Marriage and divorce are as much about economics as they are matters of the heart. In fact, a lot of divorce attorneys encourage their clients to try to put their emotions on hold during a divorce and concentrate purely on the financial decisions that need to be made -- because the repercussions of a bad decision during a divorce can last for decades.
When you're thinking about marital assets that need to be divided, it's important not to overlook the following things:
You may not have the slightest desire for your spouse's coin collection or bottles of vintage wines -- but if those things were acquired during the marriage, you have a right to consider them marital assets. You may not actually want the items, but their value should be determined and added to the total household assets. That way, when it comes time to divide the total, you get your fair share. If your spouse wants to keep the whole collection, you can take the value of what you're entitled to out of something else (like cash).
Other people's debts
Did your spouse loan money to someone? For example, if your wife loaned her son from her first marriage $50,000 to start a business, you're probably entitled to a share of any repayment. That can add up if you've been generous with children, siblings and friends.

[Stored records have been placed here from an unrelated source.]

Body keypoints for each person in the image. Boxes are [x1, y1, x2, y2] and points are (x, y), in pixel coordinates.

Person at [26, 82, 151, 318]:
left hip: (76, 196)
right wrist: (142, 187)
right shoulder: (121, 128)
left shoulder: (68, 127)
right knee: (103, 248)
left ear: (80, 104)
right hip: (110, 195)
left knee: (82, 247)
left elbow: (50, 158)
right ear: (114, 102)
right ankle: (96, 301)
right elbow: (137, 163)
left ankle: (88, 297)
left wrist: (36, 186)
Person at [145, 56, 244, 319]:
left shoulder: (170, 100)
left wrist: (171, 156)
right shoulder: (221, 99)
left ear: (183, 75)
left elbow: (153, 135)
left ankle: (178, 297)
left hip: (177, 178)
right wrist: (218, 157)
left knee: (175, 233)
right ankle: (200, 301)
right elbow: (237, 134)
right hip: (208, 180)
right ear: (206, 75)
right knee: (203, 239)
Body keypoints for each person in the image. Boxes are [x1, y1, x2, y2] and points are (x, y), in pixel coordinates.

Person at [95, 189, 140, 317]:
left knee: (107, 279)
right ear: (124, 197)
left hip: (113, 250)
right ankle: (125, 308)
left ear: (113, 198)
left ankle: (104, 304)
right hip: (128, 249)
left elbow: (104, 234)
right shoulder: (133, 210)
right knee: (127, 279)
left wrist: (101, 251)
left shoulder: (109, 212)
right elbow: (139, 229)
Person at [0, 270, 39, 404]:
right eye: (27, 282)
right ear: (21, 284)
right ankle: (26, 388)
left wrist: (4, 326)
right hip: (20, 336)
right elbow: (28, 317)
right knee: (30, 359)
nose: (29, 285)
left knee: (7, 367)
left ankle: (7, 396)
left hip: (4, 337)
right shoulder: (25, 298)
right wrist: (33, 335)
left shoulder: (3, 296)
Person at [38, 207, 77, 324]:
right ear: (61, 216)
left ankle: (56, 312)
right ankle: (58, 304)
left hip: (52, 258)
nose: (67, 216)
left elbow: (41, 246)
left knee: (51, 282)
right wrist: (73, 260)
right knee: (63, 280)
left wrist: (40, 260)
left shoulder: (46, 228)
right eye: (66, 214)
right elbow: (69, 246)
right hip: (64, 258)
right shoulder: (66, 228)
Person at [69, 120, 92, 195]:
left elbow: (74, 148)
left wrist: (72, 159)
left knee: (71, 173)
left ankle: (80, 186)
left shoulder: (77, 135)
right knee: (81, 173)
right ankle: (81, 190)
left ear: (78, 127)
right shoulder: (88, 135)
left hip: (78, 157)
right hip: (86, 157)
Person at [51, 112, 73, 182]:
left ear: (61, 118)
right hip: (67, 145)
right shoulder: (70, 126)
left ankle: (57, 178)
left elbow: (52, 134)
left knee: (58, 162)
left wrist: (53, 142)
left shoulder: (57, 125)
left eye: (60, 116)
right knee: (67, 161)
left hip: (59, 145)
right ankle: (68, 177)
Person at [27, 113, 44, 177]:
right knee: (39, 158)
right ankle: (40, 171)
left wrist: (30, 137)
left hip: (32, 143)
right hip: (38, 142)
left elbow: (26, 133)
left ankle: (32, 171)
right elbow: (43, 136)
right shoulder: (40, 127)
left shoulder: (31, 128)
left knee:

Don't overlook any inventions, patents, royalty rights and copyrights -- even if they haven't produced any income so far. Intellectual property can hang out for a long time doing nothing before it suddenly becomes a hot-ticket item. You want to make sure that your divorce addresses your right to whatever dividends or income those things actually produce in the future so that you aren't left out in the cold if something takes off.
Golf clubs, country clubs and luxury resort clubs can cost tens of thousands of dollars yearly. That's a valuable item that shouldn't be overlooked when tallying up the marital assets -- even if you don't have the slightest interest in that particular item personally. Just like collectible items, you can trade the value of your share for something else your spouse doesn't want.
It's important to think about every aspect of your financial life when you're dividing marital property -- otherwise, items like these can easily be overlooked.